Pour certaines opérations de commerce international, les moyens de règlement traditionnels peuvent se révéler insuffisamment sécurisés (virement, remise documentaire) ou trop contraignants et trop lourds (crédits documentaires) par rapport à la nature des transactions.
C'est le cas, par exemple, des flux générés par des livraisons régulières entre importateurs et exportateurs, des ventes répétées de petit montant, etc…
La lettre de crédit stand-by, mise en place pour garantir des paiements par virement simple ou par remise documentaire, représente la solution optimale pour assurer à l'importateur et à l'exportateur une souplesse maximale dans le traitement de leurs opérations, tout en offrant à l'exportateur une garantie de paiement de ses livraisons. La lettre de crédit stand-by consiste en l'engagement irrévocable d'une banque d'indemniser son bénéficiaire en cas de défaillance du donneur d'ordre. Selon les cas, la Lettre de Crédit Stand-by peut être simplement irrévocable, avec l'engagement de la seule banque émettrice (banque de l'importateur), ou irrévocable et confirmée avec, en plus, l'engagement de la banque de l'exportateur.
Avec des principes de fonctionnement proches de ceux de la lettre de crédit documentaire, la lettre de crédit stand-by est également soumise à une codification internationale précise et régulièrement mise à jour : "Les Règles et Usances Uniformes" (RUU 500) ou les "Règles et Pratiques Internationales relatives au stand-by" (RPIS 98), adoptées par la majorité des banques dans le monde.
Atouts :
- Simplicité : facile à émettre, la lettre de crédit stand-by rend crédible l'importateur et rassure l'exportateur ;
- Gain de temps : les documents d'expédition peuvent circuler librement entre l'importateur et l'exportateur, directement au nom de l'importateur, par courrier rapide, sous pli, etc…

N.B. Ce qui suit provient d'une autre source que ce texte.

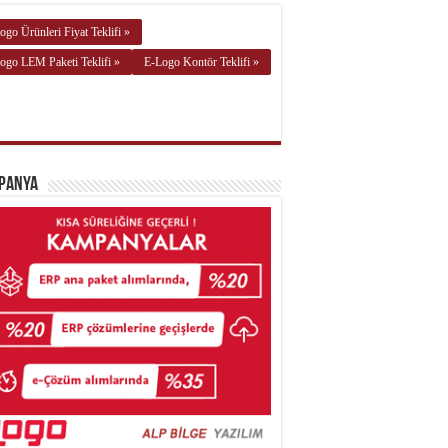
ogo Ürünleri Fiyat Teklifi »
ogo LEM Paketi Teklifi »
E-Logo Kontör Teklifi »
panya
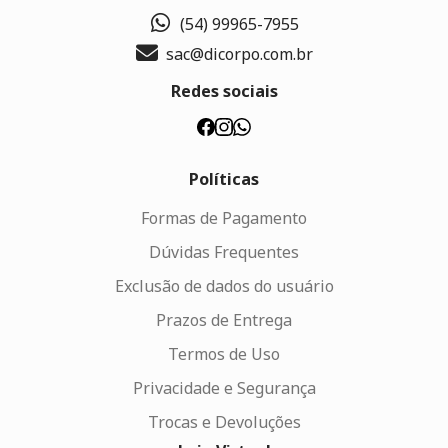
(54) 99965-7955
sac@dicorpo.com.br
Redes sociais
Políticas
Formas de Pagamento
Dúvidas Frequentes
Exclusão de dados do usuário
Prazos de Entrega
Termos de Uso
Privacidade e Segurança
Trocas e Devoluções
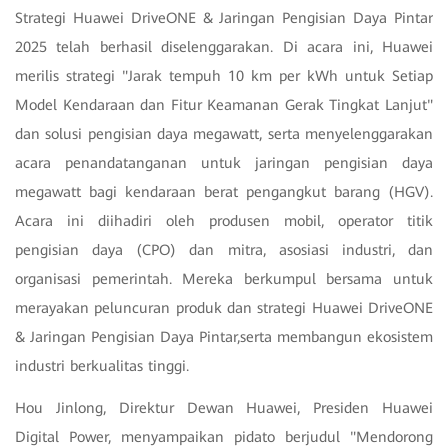
Strategi Huawei DriveONE & Jaringan Pengisian Daya Pintar
2025 telah berhasil diselenggarakan. Di acara ini, Huawei
merilis strategi "Jarak tempuh 10 km per kWh untuk Setiap
Model Kendaraan dan Fitur Keamanan Gerak Tingkat Lanjut"
dan solusi pengisian daya megawatt, serta menyelenggarakan
acara penandatanganan untuk jaringan pengisian daya
megawatt bagi kendaraan berat pengangkut barang (HGV).
Acara ini diihadiri oleh produsen mobil, operator titik
pengisian daya (CPO) dan mitra, asosiasi industri, dan
organisasi pemerintah. Mereka berkumpul bersama untuk
merayakan peluncuran produk dan strategi Huawei DriveONE
& Jaringan Pengisian Daya Pintar,serta membangun ekosistem
industri berkualitas tinggi.
Hou Jinlong, Direktur Dewan Huawei, Presiden Huawei
Digital Power, menyampaikan pidato berjudul "Mendorong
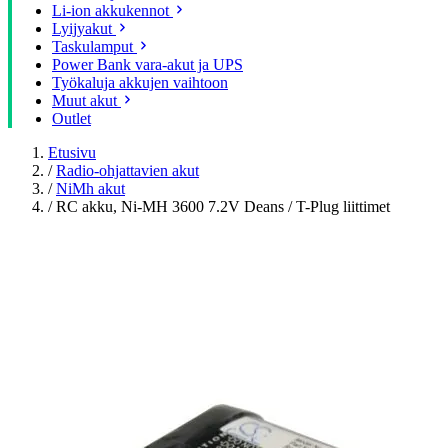
Li-ion akkukennot
Lyijyakut
Taskulamput
Power Bank vara-akut ja UPS
Työkaluja akkujen vaihtoon
Muut akut
Outlet
Etusivu
/
Radio-ohjattavien akut
/
NiMh akut
/
RC akku, Ni-MH 3600 7.2V Deans / T-Plug liittimet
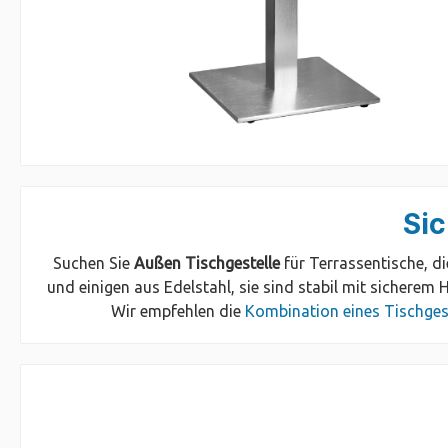
Sic
Suchen Sie
Außen Tischgestelle
für Terrassentische, d
und einigen aus Edelstahl, sie sind stabil mit sicherem 
Wir empfehlen die
Kombination eines Tischgest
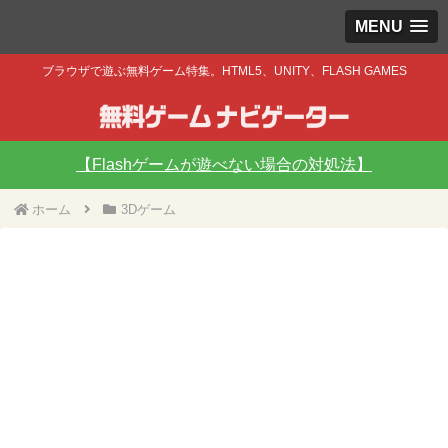
MENU
ブラウザで遊ぶ無料ゲーム特集。HTML5、UNITY、FLASH GAMES
【Flashゲームが遊べない場合の対処法】
ホーム
3Dゲーム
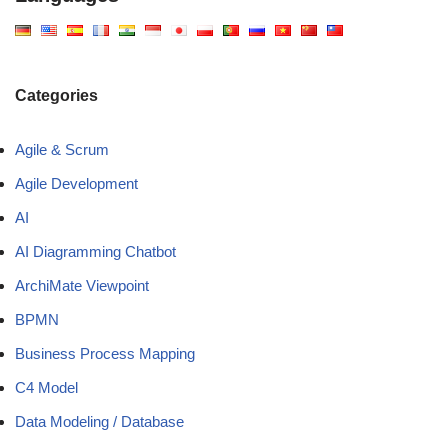
Categories
Agile & Scrum
Agile Development
AI
AI Diagramming Chatbot
ArchiMate Viewpoint
BPMN
Business Process Mapping
C4 Model
Data Modeling / Database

Le paiement par l'importateur est la règle. Le non-paiement est l'exception ;
- Coût : la mise en jeu de la lettre de crédit stand-by s'appliquant seulement en cas de défaut de paiement, les frais habituels suscités par l'utilisation des crédits documentaires (commission de réalisation, de levée de documents, etc..) ne sont pas perçus.
Inconvénients :
- Risque de mise en jeu abusive de la part de l'exportateur ;
- Ambiguïté et manque de précision relative, du fait de la souplesse de sa rédaction, ce qui peut provoquer certaines difficultés au moment de sa mise en jeu.